Here's a breakdown of the relevant aspects:

  • Number of free parameters (x0s): 5263
  • Data: Observational data stored in idc dictionary (4800 data points)
  • Model: Defined in model function, also utilizes interpolation
  • Optimization methods tried:
    • jaxopt.ScipyBoundedMinimize with L-BFGS-B method (slow ~30 seconds, with most of the time spent during or just before the first iteration)
    • optax.adam (too slow ~200 seconds)
  • Attempted parallelization: I attempted to parallelize optax.adam, yet due to the inherent nature of the modeling, I couldn't succeed as the x0s couldn't be divided. (assuming I understood parallelization correctly)

Questions:

  1. What are potential reasons for the slowness before or during the first iteration in ScipyBoundedMinimize ?
  2. Are there alternative optimization algorithms in jax that might be faster for my scenario (large number of free parameters and data points, complex model with interpolation)?
  3. Did I misunderstand parallelization with optax.adam? Are there any strategies for potential parallelization in this case?
  4. Are there any code optimizations within the provided snippet that could improve performance (e.g., vectorization)?

Additional Information:

  • Hardware: Intel® Core™ i7-9750H CPU @ 2.60GHz × 12, 16 GiB RAM (laptop)
  • Software: OS Ubuntu 22.04, Python 3.10.12, JAX 0.4.25, optax 0.2.1

I'd appreciate any insights or suggestions to improve the optimization performance.


Solution

  • JAX code is Just-in-time (JIT) compiled, meaning that the long duration of the first step is likely related to compilation costs. The longer your code is, the more time it will take to compile.

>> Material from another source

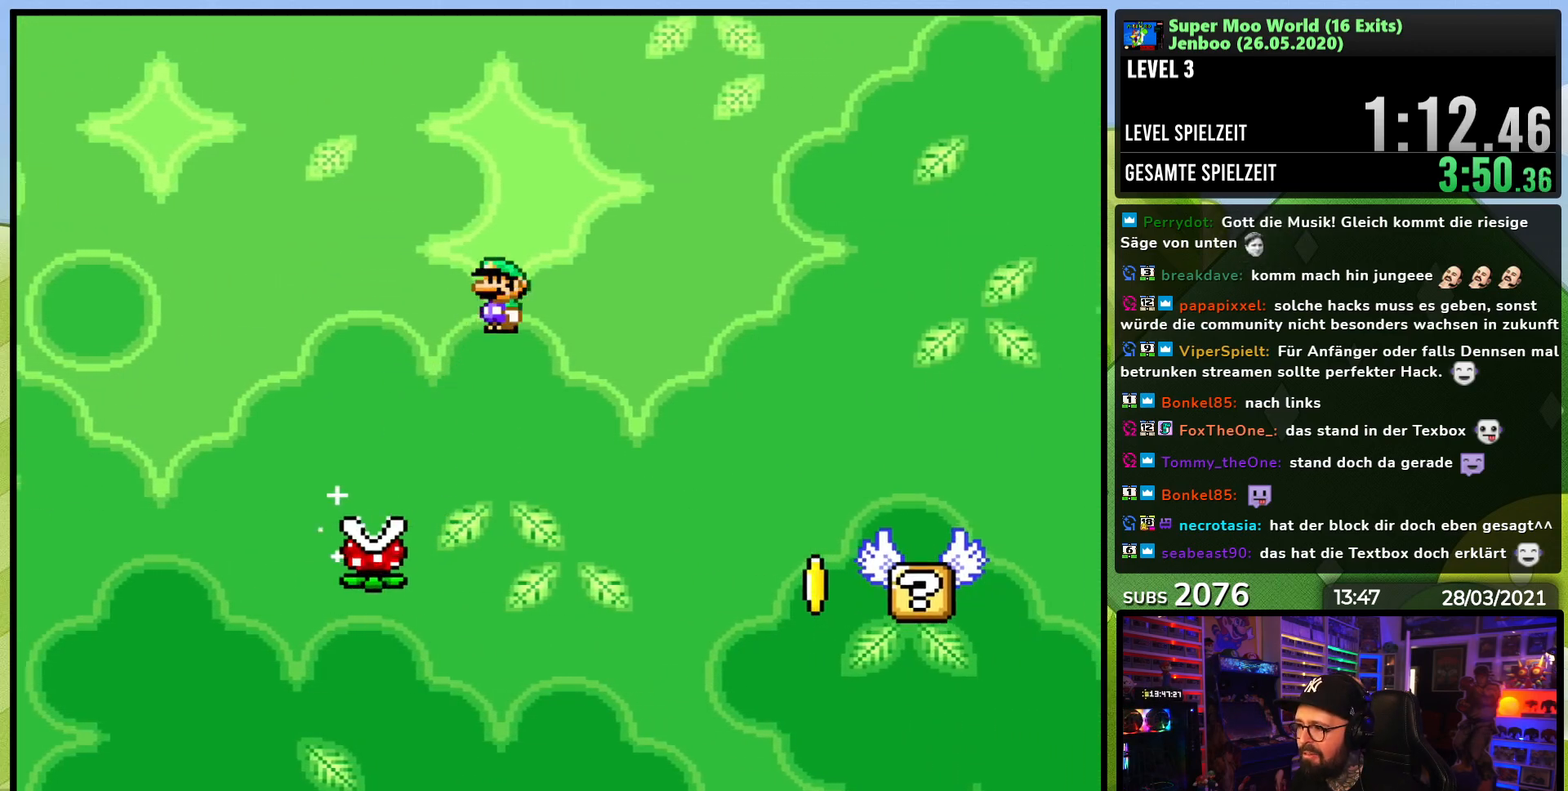
{"dt_ms": 500, "buttons": ["Y", "DPAD_RIGHT"], "events": [[133, "A", "up"], [150, "Y", "down"], [167, "X", "up"], [283, "DPAD_RIGHT", "up"], [283, "DPAD_UP", "down"], [300, "DPAD_LEFT", "down"], [367, "DPAD_LEFT", "up"], [400, "DPAD_RIGHT", "down"], [400, "DPAD_UP", "up"]]}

    One common issue leading to long compile times is the use of Python control flow such as for loops. JAX's tracing machinery essentially flattens out these loops (see JAX Sharp Bits: Control Flow). In your case, you loop over 4800 entries in your data structure, and thus are creating a very long and inefficient program.

    The typical solution in a case like this is to rewrite your program using jax.vmap. Like most JAX constructs, this works best with a struct-of-arrays pattern rather than the array-of-structs pattern used in your data. So the first step to using vmap is to restructure your data in a way that JAX can use; it might look something like this:

    itimes = jnp.arange(len(idc['times']))
    prf = jnp.array([idc['data'][i]['prf'] for i in itimes])
    errs = jnp.array([idc['data'][i]['errs'] for i in itimes])
    
    sprf = jax.vmap(model, in_axes=[None, None, 0, 0, 0])(fssc, fssh, itimes, rv, amp)
    chi2 = jnp.sum((oprf - sprf) / oprf_errs) ** 2) / len(times) / sprf.shape[1]
    

    This will not work directly: you'll also have to restructure the data used by your model function into the struct-of-arrays style, but hopefully this gives you the general idea.

    Note also that this assumes that every entry of idc['data'][i]['prf'] and idc['data'][i]['errs'] has the same shape. If that's not the case, then I'm afraid your problem is not particularly well-suited to JAX's SPMD programming model, and there's not an easy way to work around the need for long compilations.